This post is a collection of food pictures from the markets across BK, but I want to point out one particular dish called Pad Thai (ever heard that one before? haha). Rice noodles fried with egg, dried shrimp, a sauce and servings of lime and peanuts. A staple for tourists, locals, drunk Khaosan Rd dwellers…but doesn’t it strike you as odd that a dish in Thailand has the need to declare itself Thai with, you know, the word Thai in the name?
Digging a bit deeper, you will discover that Pad Thai is not a Thai dish at all. Figures, because just as Italians would not call pasta “Italian pasta“, real Thai dishes don’t need that added descriptive.
Stir fried noodle dishes come as an influence from China.
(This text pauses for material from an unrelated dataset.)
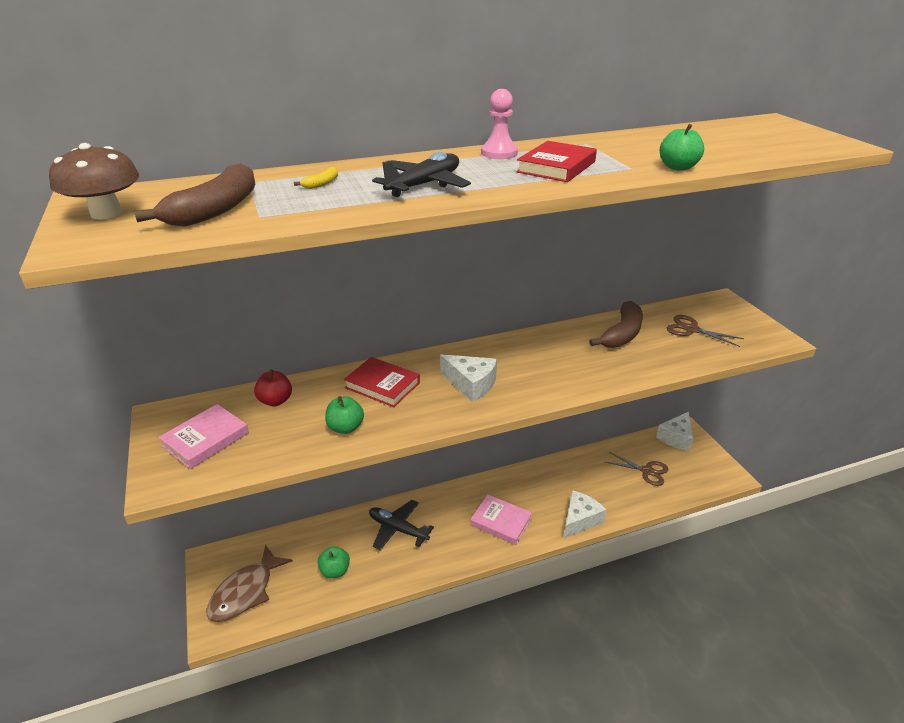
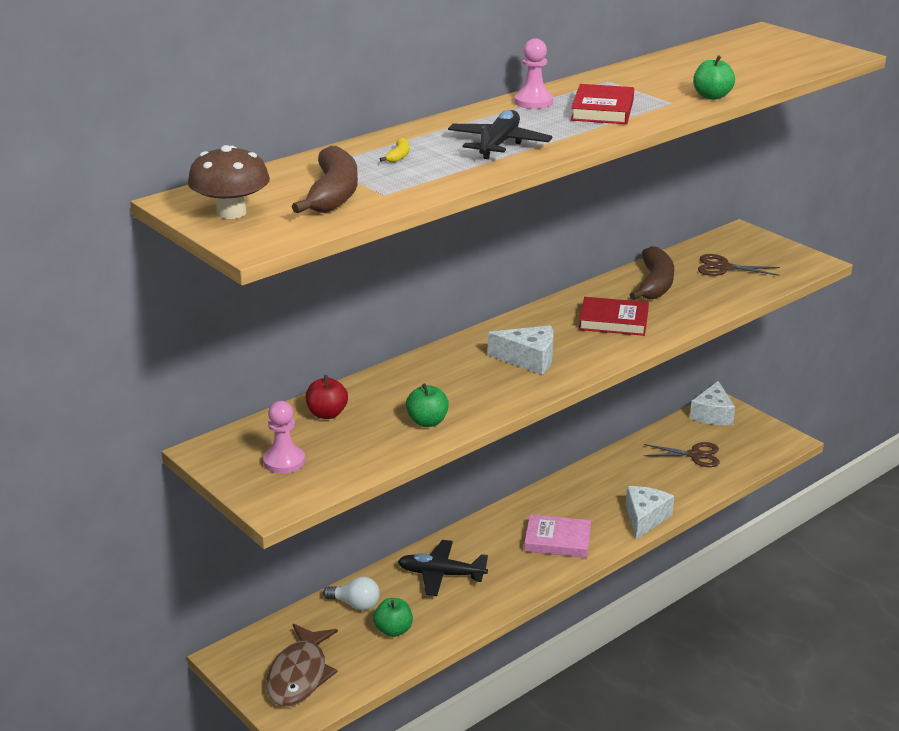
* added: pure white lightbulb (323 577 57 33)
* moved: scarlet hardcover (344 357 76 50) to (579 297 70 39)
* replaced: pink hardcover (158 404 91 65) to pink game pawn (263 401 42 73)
In the late 1930s, as the world is submerged in nationalism and fascism, a prime minister with military background called Phibun works to transform the Kingdom of Siam into westernized and modernized Thailand. The word Thai is actually also kind of his invention (he specifically chooses this word for the new country).
Siam is a rice-eating country, and in the times of shortage, Phibun tries to establish a noodle dish to preserve rice stocks. So Chinese wheat noodles become Thai rice noodles (rice noodles can use broken grains unlike just cooked rice). The development of Thai-ness is highly propagated by funding food carts selling Pad Thai, advertized with slogans tailored to get people to eat noodles. Adding more Thai-ness with palm sugar, chilis, tamarind paste, the “first Thai fast food” is born.
But Pad Thai does not only have the goal of helping feed citizens, it is a tool for making Thailand more Thai and eradicataing all other cultures and influences, especially – how ironic – Chinese influence. So this little plate of Pad Thai is not as innocent as one would think.
I doubt the backpackers on Khaosan Rd particularly care about this ambiguous history of Pad Thai, but I find it important to dive in a bit deeper into the history and politics of food. They play a bigger role then expected! There are other examples of politics forcing people to adapt certain foods that are now unseperable from their culture: Ireland’s potatoes, Italy’s tomatoes..just to name a few.